Uno de los mayores gérmenes de esta sociedad es la impaciencia; la dificultad para permanecer tranquilos y sosegados durante la espera de un resultado distinto al actual.
Gracias a ella vivimos la vida con ansiedad deseando que ésta pase al capítulo siguiente, olvidándonos que lo único realmente habitable y digno de ser ocupado por nuestra atención es el momento presente. Deseamos estar siempre y a toda costa en las mejores condiciones posibles, lo cual está muy bien, siendo este un buen principio con el que trabajar, sin embargo tenemos que tener cuidado con este ley hedonista ya que la realidad vital no siempre es goce y disfrute.
Siempre, pero en especial en momentos difíciles es vital cultivar nuestra facultad de poder permanecer en la vida pacientemente. En mayor o menor medida, si dejamos que la impaciencia gobierne nuestras vidas estaremos dándole poder a emociones que tienen que ver con la ira, la rabia, frustración y tristeza.

La incomodidad que genera el no tener las cosas deseadas de manera inmediata, nos regala la oportunidad de entrenarnos para permanecer con el menor coste emocional, durante el tiempo en el que las cosas no nos van tan bien como nuestras expectativas dibujaban.

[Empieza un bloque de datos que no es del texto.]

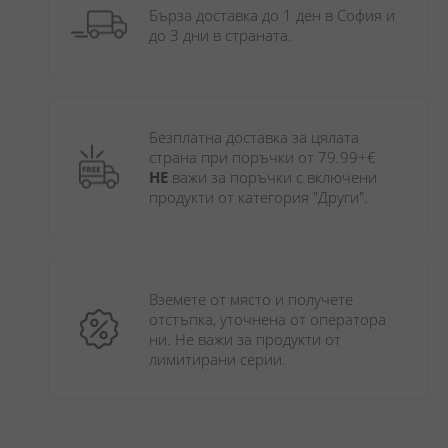
Бърза доставка до 1 ден в София и 
до 3 дни в страната.
Безплатна доставка за цялата 
страна при поръчки от 79.99+€ 
НЕ
 важи за поръчки с включени 
продукти от категория "Други". 
Вземете от място и получете 
отстъпка, уточнена от оператора 
ни. Не важи за продукти от 
лимитирани серии.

La vida en toda su inmensidad implica un continuo de polaridades. El frio y el calor, el día- y la noche, su luz y su oscuridad, sonrisas y lágrimas, juventud, vejez…
Cultivar un estado de espera tranquila entre las transiciones de cada polaridad mundana, aprendiendo a focalizarnos con neutralidad en el momento presente, nos hace seres menos precipitados al abismo que supone la tiranía de nuestro ego más individualizado e hinchado.
Hay muchos ejercicios que nos ayudan a cambiar la rabia y la tristeza que nos produce pensar que la vida nos da un “no” constante por respuesta, por la tranquilidad y esperanza que da asimilar un “espera” y sigue trabajando por aquello que amas o deseas con una actitud adecuada.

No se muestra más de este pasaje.